Empieza, enseguida se la empieza a ver cerca de los vertederos de basuras, en las afueras de Calcuta.
Y luego se pierde. Y luego se la vuelve a encontrar. Está detrás de la embajada de Francia de esta misma ciudad. Duerme en un parque, saciada de un alimento infinito.
Allí está, durante la noche. Después, al amanecer, en el Ganges. El humor alegre y burlón, siempre. Ya no se va. Aquí come, duerme, la noche es tranquila, se queda ahí en el parque de las adelfas.
Un día voy, paso por allí. Tengo diecisiete años. Es el barrio inglés, los parques de la embajada, sopla el monzón, los tenis están desiertos. A lo largo del Ganges, los leprosos se ríen. Hacemos escala en Calcuta. Una avería del paquebote de línea. Visitamos la ciudad, para pasar el tiempo. Volvemos a partir al día siguiente, por la noche.
Quince años y medio. El asunto se sabe rápidamente en el puesto de Sadec. Tan sólo esa vestimenta implica ya la deshonra. La madre no tiene sentido de nada, ni el de la manera de educar a una niña. La pobre. No crea, ese sombrero no es inocente, ni tampoco el carmín de labios, todo eso significa algo, no es inocente, tiene un significado, es para atraer las miradas, el dinero. Los hermanos, unos golfos. Dicen que es un chino, el hijo de un millonario, la quinta del Mekong, de azulejos azules. En lugar de sentirse honrado, ni siquiera él la quiere para su hijos. Familia de golfos blancos.

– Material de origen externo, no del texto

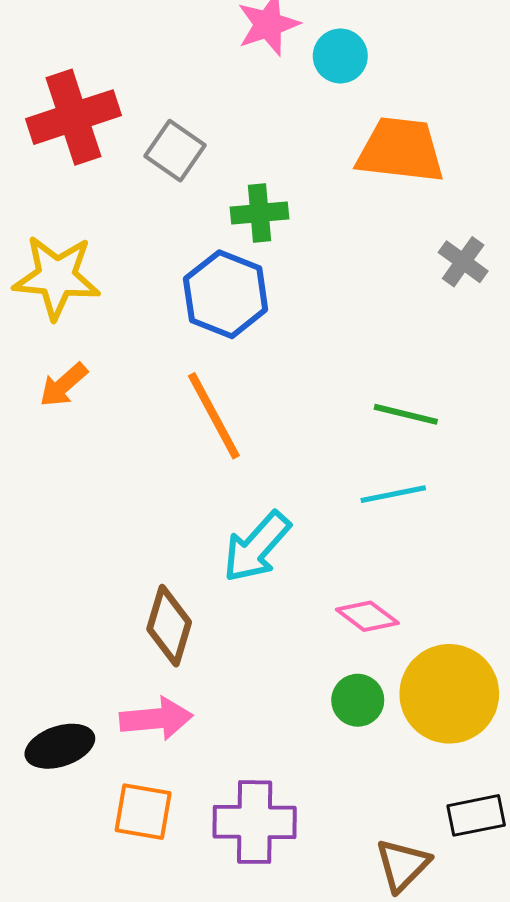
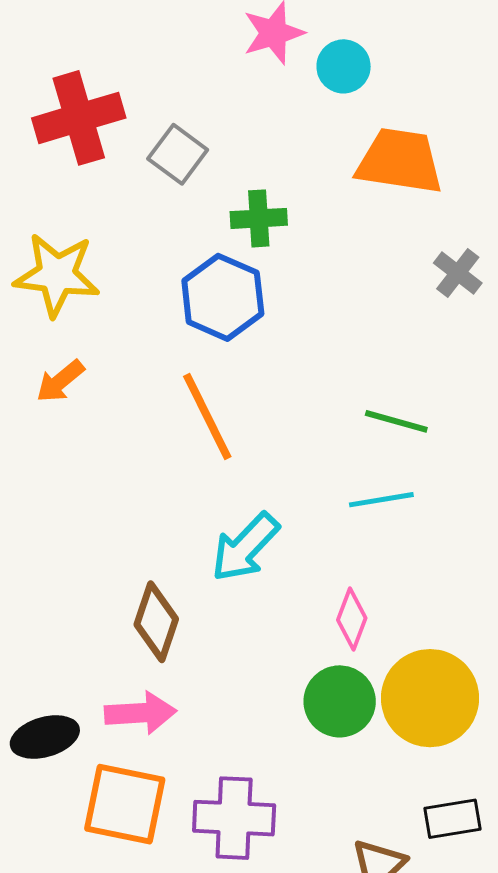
pink diamond: (367, 616) -> (352, 619), turned 72
green circle: (358, 700) -> (340, 701), size x1.4
orange square: (143, 812) -> (125, 804), size x1.4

La llaman la Dama, procede de Savannakhet. Su marido, destinado a Vinhlong. No se la ha visto en Vinhlong durante un año. A causa de ese joven, administrador adjunto en Savannakhet. No pueden seguir amándose. Entonces él se pega un tiro y se mata. La historia llega hasta el nuevo puesto de Vinhlong. Una bala en el corazón, el día de su partida de Savannakhet con destino a Vinhlong. En la plaza del puesto, a pleno sol. La mujer le había dicho que debían terminar, por sus niñas y por su marido destinado a Vinhlong.
Eso sucede en el barrio de mala fama de Cholen, cada tarde. Cada tarde esa pequeña viciosa va a hacerse acariciar el cuerpo por su sucio chino millonario. Va también al instituto donde van las niñas blancas, las pequeñas deportistas blancas que aprenden crowl en la piscina del Club Deportivo. Un día les ordenarán que no dirijan la palabra a la hija de la directora de Sadec.